Let’s take a moment to talk about thirty seconds. Flies by right? Please do something for me. Pinch your arm as hard as you can for 5 seconds. Keep pinching hard the whole time. That’s one long 5 seconds, isn’t it? That’s FIVE seconds. On your ARM.
I counted to thirty in my head, and mercifully he was true to his word. Non-pain returned, and it was bliss. I don’t know if he sewed the incision or not, and I didn’t care. I was done. DONE. I guess it wasn’t so bad. Actually yes it was, but it now lived in the past, where it couldn’t get me. They were thirty horrible seconds that I would never forget, but now I could put this miserable experience behind me. Time to wish these two friendly sadists good day, and go home.
“Now we just have to do the other side and you’re all done.”
Take a moment to re-read that line. They’re only words on a page, and they’ll never affect you like they affected me, but please, give them another look.
I don’t know if I got sad, or angry, or despondent, or some other feeling I invented. I felt a misery I can’t describe.
The doctor was prepared, and deployed what must be his favorite line:
“I’ve had clients tell me at this point they are happy they don’t have three balls.”
How poetic. Before I could shoot him in the face and flee, he went back to work. Again I was counting…one…two…three hundred and four thousand, five thousand…. I remember sweating and shaking waiting for the pain to stop. Nurse Bic put a wet compress on my forehead, like Dorothy got at the end of The Wizard of Oz. Dorothy’s balls never hurt anything like mine.
After eternity, the bliss of non pain returned, and I was done. For real.
I won’t bore you with details of the healing process. You lie around for a week with a pack of frozen peas. There was the odd complication, the most notable being when my two balls seemed to become three. But all was remedied with a quick & humiliating doctor visit and some antibiotics.

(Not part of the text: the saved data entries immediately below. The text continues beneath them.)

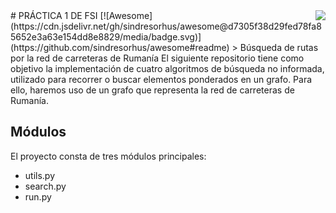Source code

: <img src="icon.png" align="right" />
# PRÁCTICA 1 DE FSI [![Awesome](https://cdn.jsdelivr.net/gh/sindresorhus/awesome@d7305f38d29fed78fa85652e3a63e154dd8e8829/media/badge.svg)](https://github.com/sindresorhus/awesome#readme)
> Búsqueda de rutas por la red de carreteras de Rumanía
El siguiente repositorio tiene como objetivo la implementación de cuatro algoritmos de búsqueda no informada, utilizado para recorrer o buscar elementos ponderados en un grafo. Para ello, haremos uso de un grafo que representa la red de carreteras de Rumanía.

## Módulos
El proyecto consta de tres módulos principales:
- utils.py
- search.py
- run.py
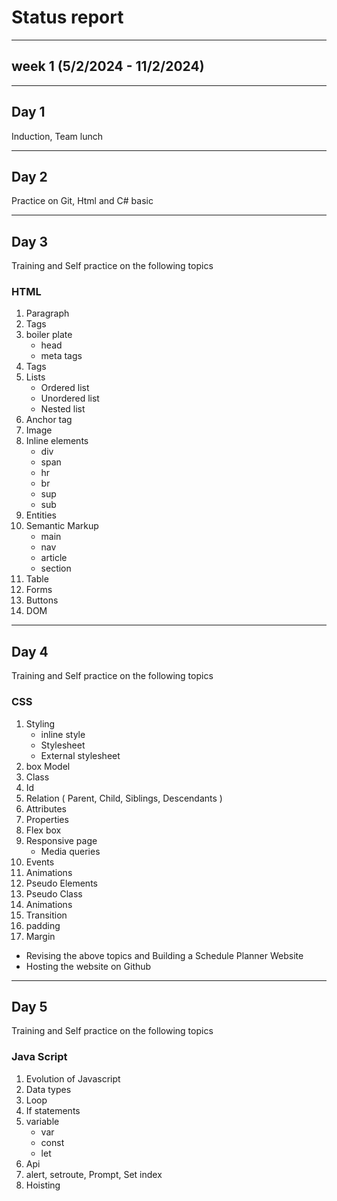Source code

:# **Status report**

---

## week 1 (5/2/2024 - 11/2/2024)

---

## Day 1

Induction, Team lunch

---

## Day 2

Practice on Git, Html and C# basic 

---

## Day 3

Training and Self practice on the following topics

### HTML
1. Paragraph
2. Tags
3. boiler plate
   - head
   - meta tags
5. Tags
6. Lists
   - Ordered list
   - Unordered list
   - Nested list
7. Anchor tag
8. Image
9. Inline elements
    - div
    - span
    - hr
    - br
    - sup
    - sub
10. Entities
11. Semantic Markup
    - main
    - nav
    - article
    - section
12. Table
13. Forms
14. Buttons
15. DOM
    
---

## Day 4

Training and Self practice on the following topics

### CSS
1. Styling
   - inline style
   - Stylesheet
   - External stylesheet
2. box Model
3. Class
4. Id
5. Relation ( Parent, Child, Siblings, Descendants )
6. Attributes
7. Properties
8. Flex box
9. Responsive page
   - Media queries
10. Events
11. Animations
12. Pseudo Elements
13. Pseudo Class
14. Animations
15. Transition
16. padding
17. Margin
    
- Revising the above topics and Building a Schedule Planner Website
- Hosting the website on Github

---

## Day 5

Training and Self practice on the following topics

### Java Script
1. Evolution of Javascript
2. Data types
3. Loop
4. If statements
5. variable
   -  var
   -  const
   -  let
6. Api
7. alert, setroute, Prompt, Set index
8. Hoisting
 
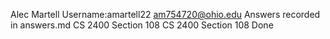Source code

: Alec Martell
Username:amartell22
am754720@ohio.edu
Answers recorded in answers.md
CS 2400 Section 108
CS 2400 Section 108
Done
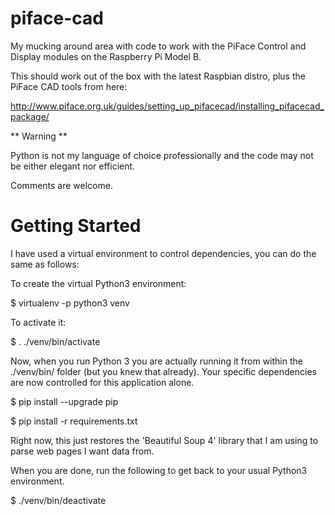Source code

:# piface-cad

My mucking around area with code to work with the PiFace Control and Display modules on the Raspberry Pi Model B.

This should work out of the box with the latest Raspbian distro, plus the PiFace CAD tools from here:

http://www.piface.org.uk/guides/setting_up_pifacecad/installing_pifacecad_package/

** Warning ** 

Python is not my language of choice professionally and the code may not be either elegant nor efficient.

Comments are welcome.

# Getting Started

 I have used a virtual environment to control dependencies, you can do the same as follows:

 To create the virtual Python3 environment:

 $ virtualenv -p python3 venv

To activate it:

 $ . ./venv/bin/activate

Now, when you run Python 3 you are actually running it from within the ./venv/bin/ folder (but you knew that already).
Your specific dependencies are now controlled for this application alone.

 $ pip install --upgrade pip
 
 $ pip install -r requirements.txt

Right now, this just restores the 'Beautiful Soup 4' library that I am using to parse web pages I want data from.

When you are done, run the following to get back to your usual Python3 environment.

 $ ./venv/bin/deactivate
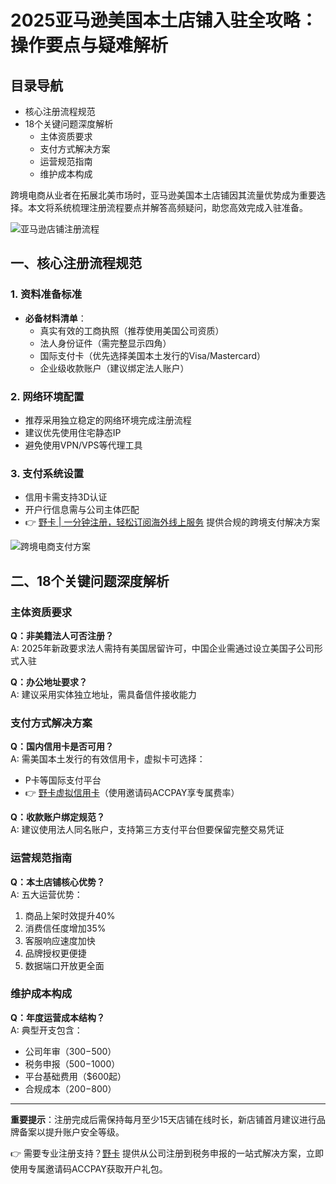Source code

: # 2025亚马逊美国本土店铺入驻全攻略：操作要点与疑难解析

## 目录导航
- 核心注册流程规范
- 18个关键问题深度解析
  - 主体资质要求
  - 支付方式解决方案
  - 运营规范指南
  - 维护成本构成

跨境电商从业者在拓展北美市场时，亚马逊美国本土店铺因其流量优势成为重要选择。本文将系统梳理注册流程要点并解答高频疑问，助您高效完成入驻准备。

![亚马逊店铺注册流程](https://bbtdd.com/wp-content/uploads/img/220041447184504.webp)

## 一、核心注册流程规范

### 1. 资料准备标准
- **必备材料清单**：
  - 真实有效的工商执照（推荐使用美国公司资质）
  - 法人身份证件（需完整显示四角）
  - 国际支付卡（优先选择美国本土发行的Visa/Mastercard）
  - 企业级收款账户（建议绑定法人账户）

### 2. 网络环境配置
- 推荐采用独立稳定的网络环境完成注册流程
- 建议优先使用住宅静态IP
- 避免使用VPN/VPS等代理工具

### 3. 支付系统设置
- 信用卡需支持3D认证
- 开户行信息需与公司主体匹配
- 👉 [野卡 | 一分钟注册，轻松订阅海外线上服务](https://bbtdd.com/yeka) 提供合规的跨境支付解决方案

![跨境电商支付方案](https://bbtdd.com/wp-content/uploads/img/79290026.webp)

## 二、18个关键问题深度解析

### 主体资质要求
**Q：非美籍法人可否注册？**  
A: 2025年新政要求法人需持有美国居留许可，中国企业需通过设立美国子公司形式入驻

**Q：办公地址要求？**  
A: 建议采用实体独立地址，需具备信件接收能力

### 支付方式解决方案
**Q：国内信用卡是否可用？**  
A: 需美国本土发行的有效信用卡，虚拟卡可选择：
- P卡等国际支付平台
- 👉 [野卡虚拟信用卡](https://bbtdd.com/yeka)（使用邀请码ACCPAY享专属费率）

**Q：收款账户绑定规范？**  
A: 建议使用法人同名账户，支持第三方支付平台但要保留完整交易凭证

### 运营规范指南
**Q：本土店铺核心优势？**  
A: 五大运营优势：
1. 商品上架时效提升40%
2. 消费信任度增加35% 
3. 客服响应速度加快
4. 品牌授权更便捷
5. 数据端口开放更全面

### 维护成本构成
**Q：年度运营成本结构？**  
A: 典型开支包含：
- 公司年审（$300-$500）
- 税务申报（$500-$1000）
- 平台基础费用（$600起）
- 合规成本（$200-$800）

---

**重要提示**：注册完成后需保持每月至少15天店铺在线时长，新店铺首月建议进行品牌备案以提升账户安全等级。

👉 需要专业注册支持？[野卡](https://bbtdd.com/yeka) 提供从公司注册到税务申报的一站式解决方案，立即使用专属邀请码ACCPAY获取开户礼包。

So that’s what it’s like to get a vasectomy. And to write more about your scrotum than you ever thought possible.
-Greg Kligman
Greg was born in Tanzania, where he lived carefree and barefoot until age three, when he was discovered by a talent scout one day while hanging upside down, red-faced, at a local playground. He was flown to California to audition for the Mark Burnett pilot “That Sexy Toddler,” and he got the role on the spot, effectively launching the worldwide Reality TV genre. When Greg was 25, he was abruptly fired. Their exact words were “you just don’t look like a toddler anymore.” He spent the next 10 years homeless, wandering from town to town. At one point he even caught up with London, that dog from The Littlest Hobo. They forged a close, weeklong friendship, until London was mowed down by a train while sniffing his ass. Greg eventually found his way to Toronto, where he lives with his wife and two daughters.